With regard to equipment management, nebulizers, which are heavily contaminated with microorganisms, are potential sources of infection. Therefore, they should be disinfected following proper procedures. Most medical institutions surveyed were private otorhinolaryngology clinics and disinfectants were used primarily for disinfecting equipment. Nosepieces and masks, which are directly attached to patients, were thoroughly disinfected. However, inner and outer hoses and main units were insufficiently washed, disinfected, and sterilized. Most bacteria detected on the nebulizer equipment are non-glucose-fermenting gram-negative bacilli, which form biofilms and are resistant to disinfectants [13]. Therefore, otorhinolaryngologists as well as paramedical personnel should be educated to appropriately disinfect the nebulizer equipment.

The limitation of this study is the low response rate, which may not reflect national results.

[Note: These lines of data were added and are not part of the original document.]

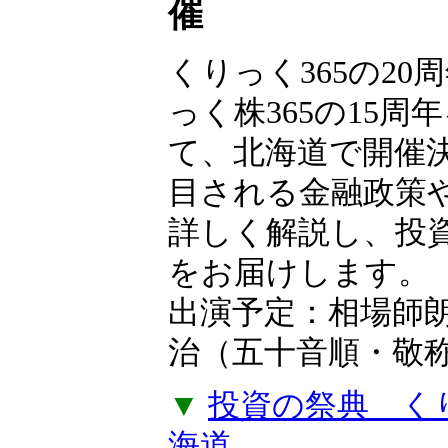
【無料申込制】
フェス2026 in
催
くりっく365の20
っく株365の15周
て、北海道で開催
目される金融政策
詳しく解説し、投
をお届けします。
出演予定：相場師
治（五十音順・敬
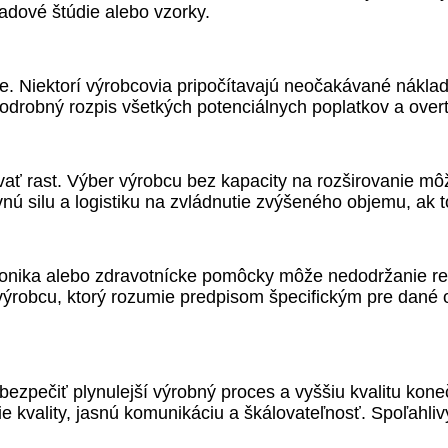
ípadové štúdie alebo vzorky.
 Niektorí výrobcovia pripočítavajú neočakávané náklad
drobný rozpis všetkých potenciálnych poplatkov a overte
vať rast. Výber výrobcu bez kapacity na rozširovanie m
vnú silu a logistiku na zvládnutie zvýšeného objemu, ak 
ronika alebo zdravotnícke pomôcky môže nedodržanie re
ýrobcu, ktorý rozumie predpisom špecifickým pre dané o
pečiť plynulejší výrobný proces a vyššiu kvalitu koneč
 kvality, jasnú komunikáciu a škálovateľnosť. Spoľahlivý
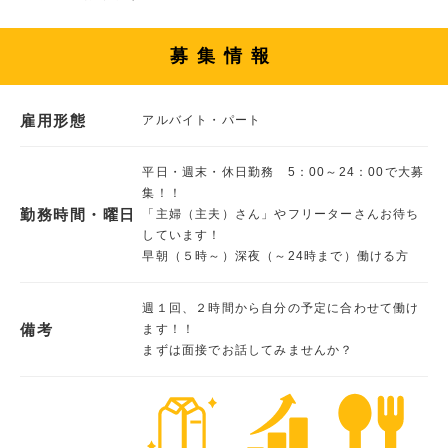
募集情報
雇用形態
アルバイト・パート
平日・週末・休日勤務 5：00～24：00で大募
集！！
勤務時間・曜日
「主婦（主夫）さん」やフリーターさんお待ち
しています！
早朝（５時～）深夜（～24時まで）働ける方
週１回、２時間から自分の予定に合わせて働け
備考
ます！！
まずは面接でお話してみませんか？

However, in Japan, the region was selected in consideration of the difference in the incidence of COVID-19. I would like to make it an issue for future study.

5. Conclusion

Our investigation of the status of nebulizer therapy, which is commonly used for rhinosinusitis in Japan, before and during the COVID-19 pandemic, revealed several areas of concern. Because it is important to perform nasal pretreatment and strict disinfection of nebulizer equipment, it is clear that education of otorhinolaryngologists as well as paramedical personnel is required to ensure safe and effective use of nebulizer therapy in Japan.

Acknowledgments

Acknowledgements

We would like to express our sincere thanks to the members of the Oto-Rhino-Laryngological Society of Japan in Aomori, Saitama, Mie, Fukui, Shiga, Okayama, and Kagoshima prefectures who responded to this questionnaire.

Conflict of interest

The authors have no conflict of interest to declare.